Best engine / trim to buy
- Best buy: e-Power N-Connecta — best value combination of equipment, ProPilot tech, EV-like driving feel
- Avoid: 1.3 mild hybrid manual unless you genuinely want a manual gearbox — feels old-fashioned next to e-Power
- For tech lovers: Tekna+ with full ProPilot Assist, 3D sound, head-up display
- For used buyers: target 2025+ post-facelift e-Powers — pre-2025 cars carry the motorway-efficiency penalty
- Skip Tekna+ unless luxury kit is worth ~€2,500 over Tekna — the spec gap is small for the money
Used buyer's checklist
- For pre-2025 e-Power: be aware older system has lower motorway efficiency (35–45 mpg vs post-2025 55+ mpg). Useful only if you do mostly urban / suburban driving
- 3-year warranty from new — limited compared to Hyundai / Kia. Used buyers may be paying for a car already out of warranty
- Service history at a Nissan dealer — required for warranty claims and resale confidence
- Software updates current — early J12 cars had a few minor infotainment glitches resolved by later firmware
- All recall work completed — verify VIN at nissan.ie
- 12V battery age — common cause of dashboard warning-light cascades; replacement at year 5 typical
- Tyre tread + age (4 mm+ recommended; replace anything over 6 years regardless) — see our Car Tyres in Ireland guide
- NCT VIR (Vehicle Inspection Report) — see our NCT Report Explained guide
- For e-Power: confirm the 2.1 kWh battery's State of Health is healthy (Nissan dealer can test); within 8-yr / 160,000 km warranty regardless
The honest verdict
The Qashqai is the right answer for buyers who want EV-like driving feel without committing to a plug-in future. The e-Power series-hybrid is genuinely different from anything else on the Irish market — instant electric torque, no gearchanges, no charging stress, petrol-station convenience. The 2025 mid-life update fixed the one big criticism (motorway efficiency) and now the e-Power is properly competitive with rivals. UK build quality from Sunderland is solid; the 5-year cost of ownership ties the Tucson HEV. The trade-offs are class-typical: smaller boot than Tucson / Tiguan / Kodiaq, shorter warranty than Hyundai / Kia, no PHEV option (by design).

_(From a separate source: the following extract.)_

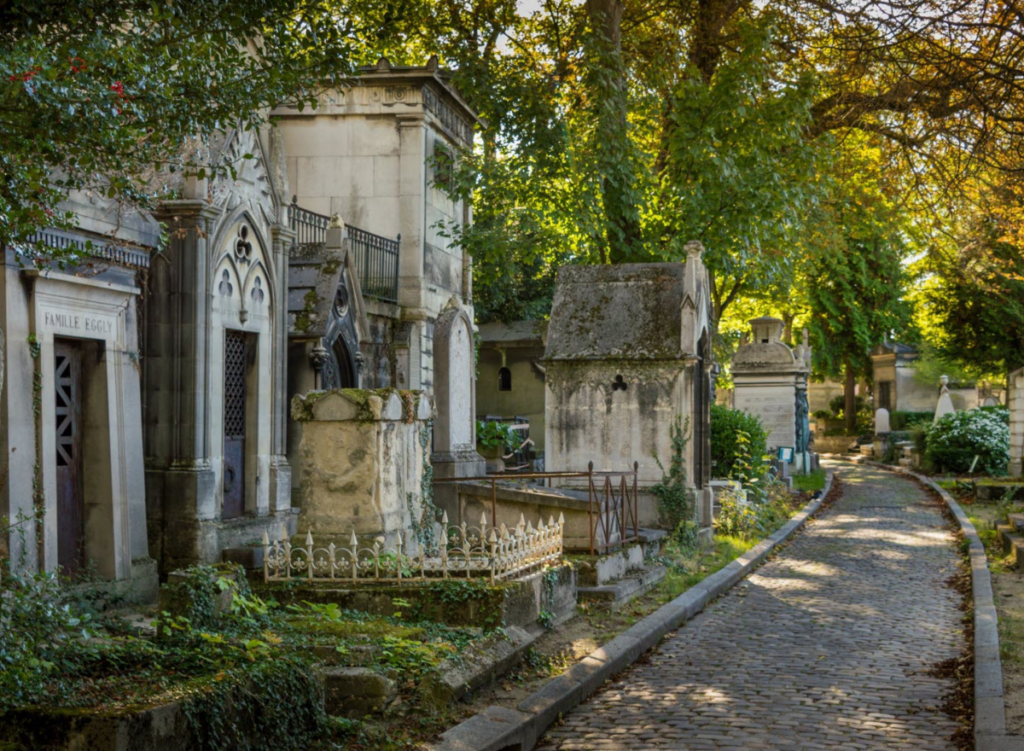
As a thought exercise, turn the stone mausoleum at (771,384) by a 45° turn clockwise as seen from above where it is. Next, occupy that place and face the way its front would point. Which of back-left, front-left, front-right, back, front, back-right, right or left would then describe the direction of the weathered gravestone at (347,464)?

Buy the e-Power in N-Connecta trim for the best balance of equipment and driving experience. Specifically target 2025+ post-facelift cars on the used market; pre-2025 cars have the motorway fuel-economy weakness. Service it at a Nissan dealer (the Sunderland-built parts pipeline is genuinely a practical advantage), log it in odo.ie from day one, and you'll likely keep it for 5–8 years happily. If you need 7 seats or serious towing capacity, look at the Nissan X-Trail or the Skoda Kodiaq instead.